If the Terminator franchise wants a fresh start, it should tap more into the horror roots that ran throughout the first film.
James Cameron has made a name for himself when it comes to crafting iconic science fiction franchises. From Dark Angel to the long-gestating Avatar: The Way Of Water, it’s a surefire bet that if Cameron is involved the accolades and money will flow. But there’s one franchise he’s created that’s had more than its share of ups and downs: The Terminator.
Despite the blockbuster success of the original Terminator and its sequel Terminator 2: Judgment Day, the franchise has suffered several setbacks. None of the four films that followed Judgment Day received its critical acclaim or its box office returns. Even worse, fans of the franchise slowly turned away from it, let down by the increasingly diminishing returns. Cameron recently revealed that he plans to reboot the franchise, with an intent to focus on the perils of artificial intelligence. But there’s another route he should consider: returning to the horror roots that run throughout the first film.
The genius of the first Terminator is that it’s a horror film with a science fiction bent. An unstoppable, inhuman force chasing down a young girl and murdering everything in its path? Plenty of horror films from A Nightmare on Elm Street to Friday the 13th have put their own spin on this well-worn trope and reaped the rewards. Cameron took it a step further, making his monster a machine wrapped in flesh. The imposing presence of Arnold Schwarzenegger only adds to that terror, but what really sells it home is Schwarzenegger’s performance. He throws himself into the cold, unfeeling role of a machine, speaking in a flat tone and moving with an inhuman stride. Considering Schwarzenegger was well known for playing musclebound heroes at that point in his career, it’s a shock to see him as the villain.
The Terminator is relentless in its pursuit of Sarah Conner (Linda Hamilton). Bullets, knives, and even an exploding 18-wheeler can’t stop it. It strides forward, intent on its purpose. Kyle Reese (Michael Biehn) perfectly sums up how terrifying of an antagonist the machine is when he attempts to rescue Sarah: “It can’t be bargained with. It can’t be reasoned with. It doesn’t feel pity, or remorse, or fear. And it absolutely will not stop… ever, until you are dead.”
Reese’s words turn out to be prophetic. In its hunt for Sarah, the Terminator tracks down every person in the phone book who’s named Sarah Connor. It even breaks into her apartment and murders her roommate Ginger (Bess Motta). And in perhaps the most chilling part of the film, the murderous machine tracks down and kills Sarah’s mother, then mimics her voice to lure Sarah into a trap.

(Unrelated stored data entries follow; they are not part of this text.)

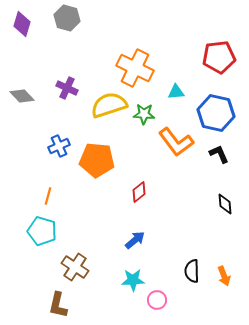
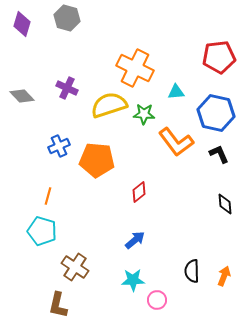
orange arrow: rotated 138 degrees counterclockwise
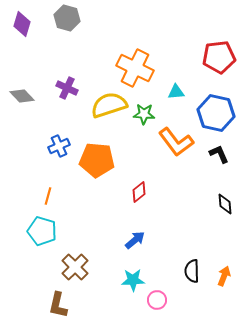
brown cross: rotated 12 degrees clockwise
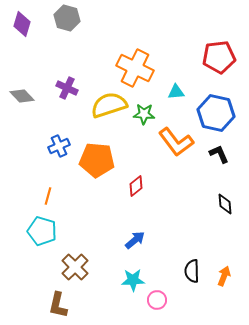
red diamond: moved 3 px left, 6 px up
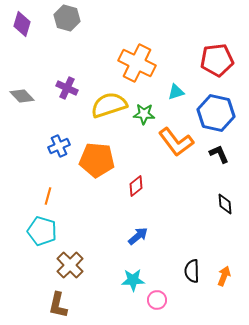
red pentagon: moved 2 px left, 3 px down
orange cross: moved 2 px right, 5 px up
cyan triangle: rotated 12 degrees counterclockwise
blue arrow: moved 3 px right, 4 px up
brown cross: moved 5 px left, 2 px up
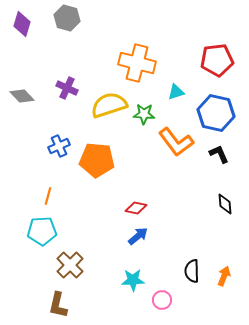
orange cross: rotated 12 degrees counterclockwise
red diamond: moved 22 px down; rotated 50 degrees clockwise
cyan pentagon: rotated 20 degrees counterclockwise
pink circle: moved 5 px right
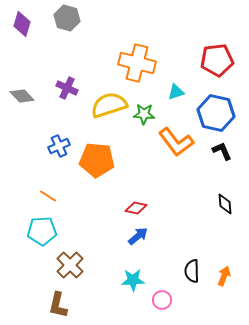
black L-shape: moved 3 px right, 3 px up
orange line: rotated 72 degrees counterclockwise
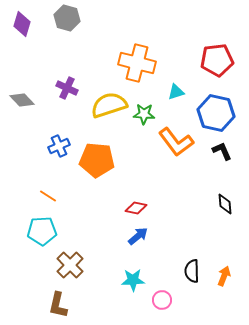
gray diamond: moved 4 px down
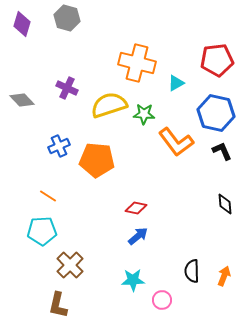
cyan triangle: moved 9 px up; rotated 12 degrees counterclockwise
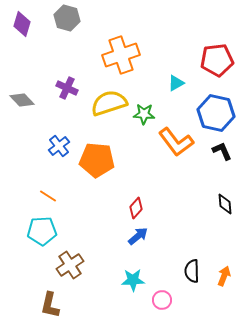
orange cross: moved 16 px left, 8 px up; rotated 33 degrees counterclockwise
yellow semicircle: moved 2 px up
blue cross: rotated 15 degrees counterclockwise
red diamond: rotated 60 degrees counterclockwise
brown cross: rotated 12 degrees clockwise
brown L-shape: moved 8 px left
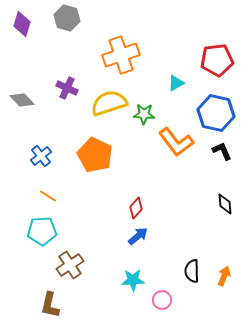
blue cross: moved 18 px left, 10 px down
orange pentagon: moved 2 px left, 5 px up; rotated 20 degrees clockwise
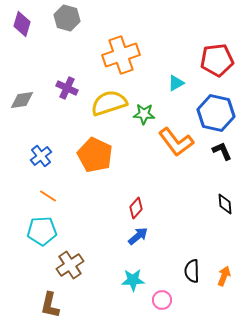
gray diamond: rotated 55 degrees counterclockwise
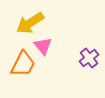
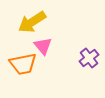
yellow arrow: moved 2 px right, 1 px up
orange trapezoid: rotated 52 degrees clockwise
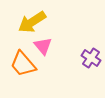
purple cross: moved 2 px right; rotated 18 degrees counterclockwise
orange trapezoid: rotated 60 degrees clockwise
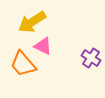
pink triangle: rotated 24 degrees counterclockwise
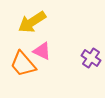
pink triangle: moved 1 px left, 5 px down
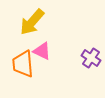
yellow arrow: rotated 16 degrees counterclockwise
orange trapezoid: rotated 36 degrees clockwise
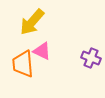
purple cross: rotated 12 degrees counterclockwise
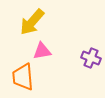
pink triangle: rotated 36 degrees counterclockwise
orange trapezoid: moved 13 px down
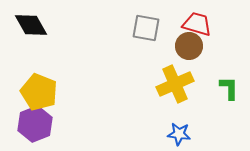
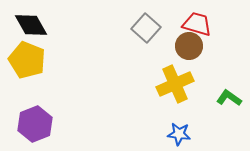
gray square: rotated 32 degrees clockwise
green L-shape: moved 10 px down; rotated 55 degrees counterclockwise
yellow pentagon: moved 12 px left, 32 px up
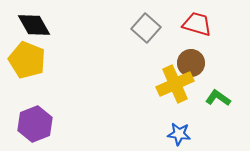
black diamond: moved 3 px right
brown circle: moved 2 px right, 17 px down
green L-shape: moved 11 px left
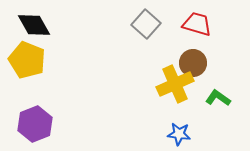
gray square: moved 4 px up
brown circle: moved 2 px right
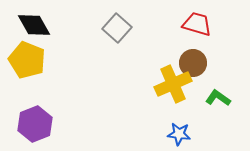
gray square: moved 29 px left, 4 px down
yellow cross: moved 2 px left
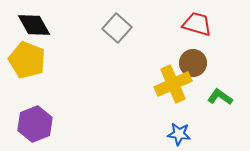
green L-shape: moved 2 px right, 1 px up
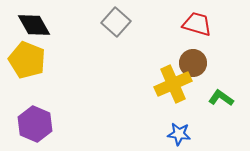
gray square: moved 1 px left, 6 px up
green L-shape: moved 1 px right, 1 px down
purple hexagon: rotated 16 degrees counterclockwise
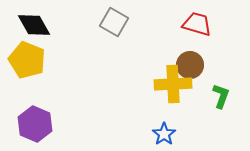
gray square: moved 2 px left; rotated 12 degrees counterclockwise
brown circle: moved 3 px left, 2 px down
yellow cross: rotated 21 degrees clockwise
green L-shape: moved 2 px up; rotated 75 degrees clockwise
blue star: moved 15 px left; rotated 30 degrees clockwise
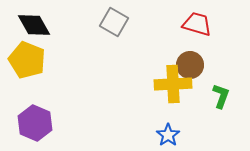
purple hexagon: moved 1 px up
blue star: moved 4 px right, 1 px down
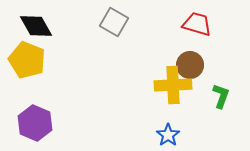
black diamond: moved 2 px right, 1 px down
yellow cross: moved 1 px down
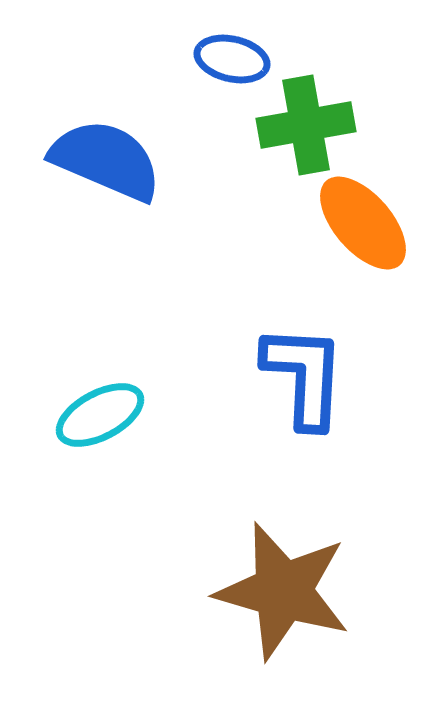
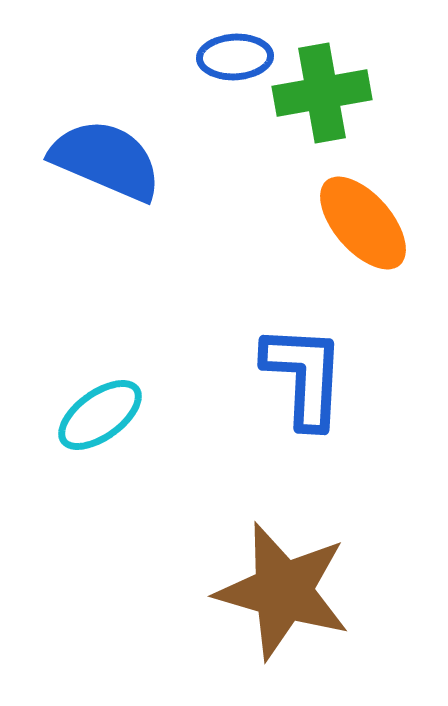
blue ellipse: moved 3 px right, 2 px up; rotated 16 degrees counterclockwise
green cross: moved 16 px right, 32 px up
cyan ellipse: rotated 8 degrees counterclockwise
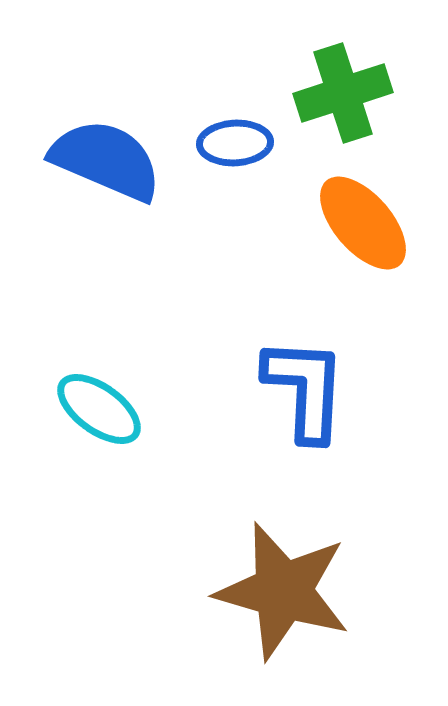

While the Terminator might be unstoppable, the flesh surrounding its metal endoskeleton isn’t as durable. This leads to some of the film’s more horrifying elements, as the Terminator slowly starts to resemble a wax statue more than a human. It even ends up cutting out one of its eyeballs, revealing the glowing red eye underneath a river of blood – and leading to the iconic moment where it dons a pair of wraparound shades to hide the damage.
A large part of what’s led to dissatisfaction with the post-Judgment Day sequels is that they’ve tried to up the stakes of Judgment Day. But it feels less like they’ve cleared that bar and more like they’re attempting to scrape the barrel. Nearly every new Terminator that’s appeared in the franchise has more or less been a variant on the T-1000 (Robert Patrick). And despite the fact that Sarah and her son John (Edward Furlong) managed to halt the advent of Skynet, it somehow still manages to exist in the future. Then there’s the fact that someone, someway, manages to reprogram a Terminator – who looks just like the first one – to be one of the “good guys.” Shifting back to the horror genre would shed these tired clichés and give the franchise some truly new blood.
Cameron could also dip into a new set of horror tropes. If he wanted to do a film about A.I. run amok, perhaps restructuring Skynet into a virus that infects its victims and turns them into Terminators would be a neat start. Or setting a film at the beginning of the machine apocalypse would really sell the horror of the Terminators home. Whatever the case, he should strive to put the fear of God – or rather, Skynet – back into his fans’ hearts.